[What is being asked] Taking the line with "left knee: (971, 616)" as the first and the line with "right shoulder: (226, 282)" as the last, set down the lines below exactly, pictures excluded.

[Saved data entries]

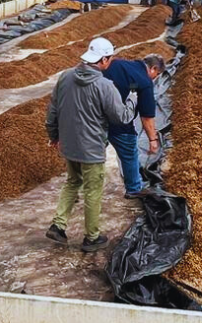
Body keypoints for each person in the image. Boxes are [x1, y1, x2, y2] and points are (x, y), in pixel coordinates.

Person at [45, 37, 133, 252]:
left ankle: (58, 224)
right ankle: (92, 237)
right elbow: (121, 117)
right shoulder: (104, 85)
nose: (111, 61)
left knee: (73, 181)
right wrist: (132, 99)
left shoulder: (65, 77)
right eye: (110, 58)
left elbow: (52, 111)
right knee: (93, 190)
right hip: (91, 148)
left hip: (69, 144)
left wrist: (54, 135)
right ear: (103, 59)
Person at [103, 53, 165, 198]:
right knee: (129, 152)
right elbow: (147, 116)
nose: (156, 78)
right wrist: (152, 140)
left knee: (90, 155)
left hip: (96, 119)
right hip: (119, 121)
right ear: (153, 68)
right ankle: (134, 189)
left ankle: (75, 189)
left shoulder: (116, 63)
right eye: (157, 74)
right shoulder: (144, 81)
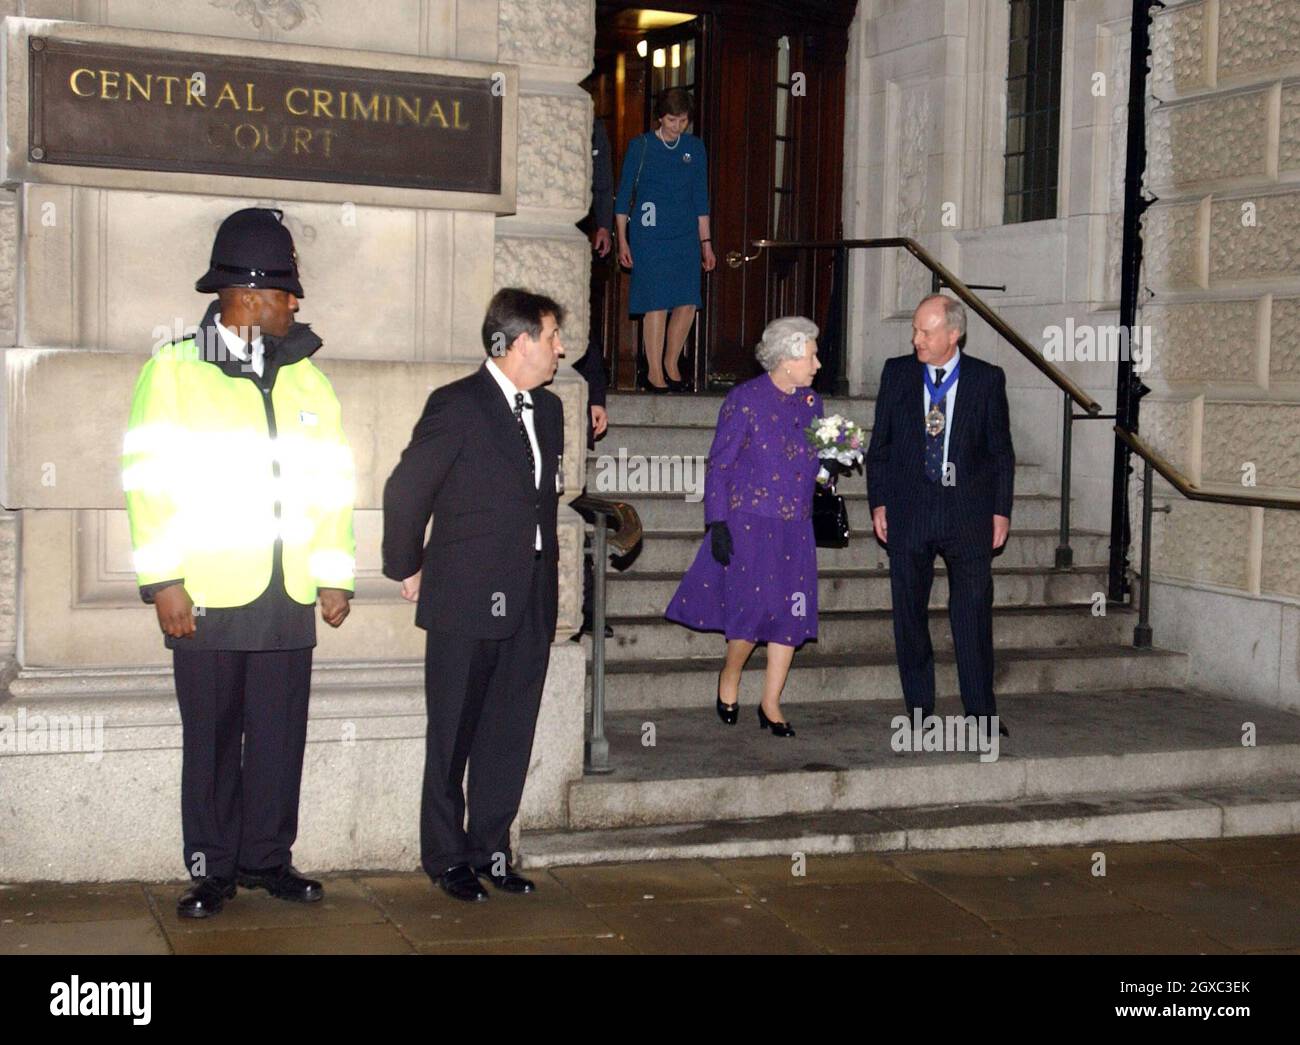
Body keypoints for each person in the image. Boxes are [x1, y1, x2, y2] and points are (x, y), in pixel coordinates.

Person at [122, 207, 355, 919]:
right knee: (215, 738)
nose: (295, 302)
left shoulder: (308, 379)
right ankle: (212, 867)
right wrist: (163, 581)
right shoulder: (173, 370)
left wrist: (334, 572)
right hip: (210, 595)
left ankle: (267, 857)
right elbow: (146, 482)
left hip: (287, 593)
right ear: (247, 295)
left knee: (281, 734)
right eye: (287, 291)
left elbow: (332, 486)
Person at [381, 287, 566, 903]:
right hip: (466, 596)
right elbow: (407, 491)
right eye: (552, 337)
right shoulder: (457, 405)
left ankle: (492, 848)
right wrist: (406, 565)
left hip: (531, 597)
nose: (561, 348)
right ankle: (446, 857)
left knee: (510, 729)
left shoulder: (551, 410)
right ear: (518, 344)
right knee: (454, 732)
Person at [665, 317, 823, 737]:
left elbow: (811, 458)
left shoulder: (812, 403)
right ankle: (730, 676)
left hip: (796, 523)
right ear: (788, 360)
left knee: (791, 612)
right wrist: (717, 521)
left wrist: (830, 463)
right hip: (751, 522)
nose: (817, 364)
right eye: (810, 356)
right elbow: (721, 464)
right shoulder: (745, 399)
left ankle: (771, 703)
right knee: (753, 613)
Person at [866, 294, 1015, 737]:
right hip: (910, 512)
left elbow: (1000, 453)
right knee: (909, 615)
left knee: (971, 616)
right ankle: (918, 709)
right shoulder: (897, 374)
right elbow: (881, 448)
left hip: (967, 516)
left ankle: (981, 715)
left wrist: (1000, 510)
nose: (916, 339)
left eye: (925, 332)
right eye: (914, 330)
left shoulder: (987, 380)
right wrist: (879, 502)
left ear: (954, 334)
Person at [614, 87, 715, 392]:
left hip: (684, 236)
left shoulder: (694, 149)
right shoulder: (640, 146)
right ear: (660, 117)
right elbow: (623, 199)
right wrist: (623, 241)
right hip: (650, 236)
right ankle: (654, 371)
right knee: (655, 302)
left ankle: (672, 362)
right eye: (672, 120)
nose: (677, 126)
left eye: (683, 121)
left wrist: (706, 244)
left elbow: (701, 199)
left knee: (687, 301)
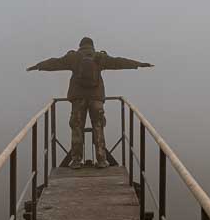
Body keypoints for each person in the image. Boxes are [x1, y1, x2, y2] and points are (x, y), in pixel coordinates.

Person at [27, 37, 153, 169]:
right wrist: (139, 64)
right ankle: (101, 160)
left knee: (77, 128)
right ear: (92, 46)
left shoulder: (74, 57)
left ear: (80, 46)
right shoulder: (99, 57)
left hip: (78, 98)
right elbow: (119, 62)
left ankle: (76, 160)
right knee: (98, 127)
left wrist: (38, 66)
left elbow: (55, 63)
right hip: (96, 98)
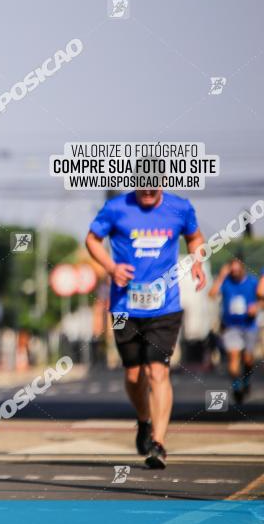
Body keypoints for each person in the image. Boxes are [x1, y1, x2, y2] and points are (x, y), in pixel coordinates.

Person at [86, 189, 206, 469]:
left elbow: (195, 237)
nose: (149, 192)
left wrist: (197, 261)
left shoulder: (180, 208)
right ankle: (143, 419)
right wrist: (111, 267)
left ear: (162, 183)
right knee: (132, 374)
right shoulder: (116, 208)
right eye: (143, 187)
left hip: (165, 306)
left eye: (154, 186)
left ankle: (158, 443)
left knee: (157, 371)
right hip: (122, 308)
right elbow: (92, 239)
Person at [209, 254, 258, 403]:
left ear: (243, 268)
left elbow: (261, 298)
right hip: (231, 327)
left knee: (248, 360)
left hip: (249, 325)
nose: (235, 272)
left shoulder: (252, 282)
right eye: (232, 269)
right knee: (233, 359)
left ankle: (247, 380)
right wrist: (221, 276)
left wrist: (256, 307)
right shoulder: (226, 282)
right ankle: (237, 387)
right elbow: (211, 294)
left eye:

[Exercise output]
left knee: (971, 616)
right ankle: (918, 709)
right shoulder: (897, 374)
right elbow: (881, 448)
left hip: (967, 516)
left ankle: (981, 715)
left wrist: (1000, 510)
nose: (916, 339)
left eye: (925, 332)
right eye: (914, 330)
left shoulder: (987, 380)
right wrist: (879, 502)
left ear: (954, 334)
Person at [614, 87, 715, 392]:
left hip: (684, 236)
left shoulder: (694, 149)
right shoulder: (640, 146)
right ear: (660, 117)
right elbow: (623, 199)
right wrist: (623, 241)
right hip: (650, 236)
right ankle: (654, 371)
right knee: (655, 302)
left ankle: (672, 362)
right eye: (672, 120)
nose: (677, 126)
left eye: (683, 121)
left wrist: (706, 244)
left elbow: (701, 199)
left knee: (687, 301)
Body keypoints for each person in the image. Boxes are [x1, y1, x2, y2] and points are (x, y), in pixel coordinates.

Person at [27, 37, 153, 169]:
right wrist: (139, 64)
right ankle: (101, 160)
left knee: (77, 128)
right ear: (92, 46)
left shoulder: (74, 57)
left ear: (80, 46)
right shoulder: (99, 57)
left hip: (78, 98)
right elbow: (119, 62)
left ankle: (76, 160)
right knee: (98, 127)
left wrist: (38, 66)
left elbow: (55, 63)
right hip: (96, 98)
Body keypoints for each person in the image. Boxes are [x1, y1, x2, y2] and points are (x, y), in pixel coordinates.

Person at [86, 189, 206, 469]:
left elbow: (195, 237)
nose: (149, 192)
left wrist: (197, 261)
left shoulder: (180, 208)
right ankle: (143, 419)
right wrist: (111, 267)
left ear: (162, 183)
right knee: (132, 374)
right shoulder: (116, 208)
right eye: (143, 187)
left hip: (165, 306)
left eye: (154, 186)
left ankle: (158, 443)
left knee: (157, 371)
right hip: (122, 308)
right elbow: (92, 239)
Person at [209, 254, 258, 403]:
left ear: (243, 268)
left elbow: (261, 298)
right hip: (231, 327)
left knee: (248, 360)
left hip: (249, 325)
nose: (235, 272)
left shoulder: (252, 282)
right eye: (232, 269)
right knee: (233, 359)
left ankle: (247, 380)
right wrist: (221, 276)
left wrist: (256, 307)
right shoulder: (226, 282)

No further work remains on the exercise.